Figure 3:. ILC2s stimulate tissue-specific cancer immunity by recruiting intratumoral dendritic cells.

(a) Tumor weight, volume, and survival in orthotopic and subcutaneous PDAC mice treated with vehicle or recombinant IL33 (rIL33). (b) Tumor weight and volume in orthotopic and subcutaneous PDAC mice treated with vehicle or recombinant IL18 (rIL18). (c) Gating, frequency, and number of ILC2s in rIL33-treated orthotopic PDAC mice (DLN vehicle, n=13; tumor vehicle, n=12). (d) Gating and frequency of CD103+ dendritic cells (DCs) in tumors of rIL33-treated orthotopic PDAC mice. (e) Tumor weight, volume, and (f) frequency of CD103+ DCs in tumors of rIL33-treated wild-type (WT) and ILC2 deficient orthotopic PDAC mice. (g) Tumor volume in rIL33-treated WT and CD103+ DC deficient Batf3−/− orthotopic PDAC mice. (h) Migration of purified DCs towards Ccl5. Data were collected at 5 (c, d) and 7 (e, f) weeks post tumor implantation.

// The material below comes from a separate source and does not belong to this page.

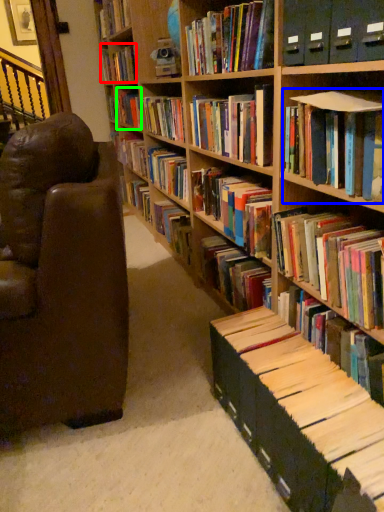
Question: Considering the real-world distances, which object is closest to book (highlighted by a red box)? book (highlighted by a blue box) or book (highlighted by a green box).

Choices:
 (A) book
 (B) book

Answer: (B)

Horizontal bars mark medians; error bars mark s.e.m. Data were pooled from ≥2 independent experiments, with n≥3/group; n and data points denote individual mice analyzed separately or (h) individual replicates. P values were determined by two-sided log-rank test (a, survival curve), two-way ANOVA (a, b, e, g, tumor volume), and two-tailed Mann-Whitney test (a-f, h).

Figure 4:. PD-1 blockade activates TILC2s.

(a) Tumor volume and survival, (b) gating, frequency and number and (c) scRNA-seq (n=7,022 ILC2 single cells) in treated PDAC mice in a nonlinear representation of the top 15 principal components. Cells are colored by cluster (left) or treatment and tissue (right). In (a, b), n=n in left, right graphs respectively. (d) Tumor volume in wild-type (WT) or ILC2 deficient PDAC mice treated with αPD-1 + rIL33. (e) TILC2s were sort-purified from rIL33-treated WT or Pdcd1^−/− PDAC mice, transferred into ILC2-deficient PDAC recipients, and tumor volumes measured. (f-h) TILC2s were sort-purified from rIL33-treated PDAC CD45.1 donor mice, transferred into ILC2-deficient CD45.2 PDAC recipient mice, and treated with αPD-1 post cell transfer. Tumor volume and tumor weight (f), frequency of CD45.1 and CD45.2 cells (g), and frequency of T cells (h) (TILC2s- : all groups, n=8; TILC2+ : spleen, n=9; DLN, n=7; tumor, n=7) in recipient mice 10 weeks post cell transfer. Frequencies in g = percentage of live donor- or recipient-derived immune cells. (i) Tumor volume (vehicle, n=13; other groups, n=10) and survival (vehicle and αPD-1, n=15; rIL33, n=24; rIL33+αPD-1, n=26) of treated PDAC mice (KPC 52 cells). DLN, draining lymph node. Data were collected at 5 weeks (b), 10 days (c), and 6 weeks (d) post orthotopic tumor cell implantation. Horizontal bars mark medians, error bars mark s.e.m. Data are pooled from ≥2 independent experiments with n≥3/group; n and data points denote individual mice analyzed separately. Data for scRNA-seq represent pooled purified single cells from biological replicates (vehicle n=10, rIL33 n=5, αPD-1 + rIL33 n=5). P values were determined by two-way ANOVA with Tukey’s multiple comparison post (a, d-f, i, tumor volume), two-tailed Mann-Whitney (b, d, g, h), and two-sided log-rank (a, i, survival curves) tests.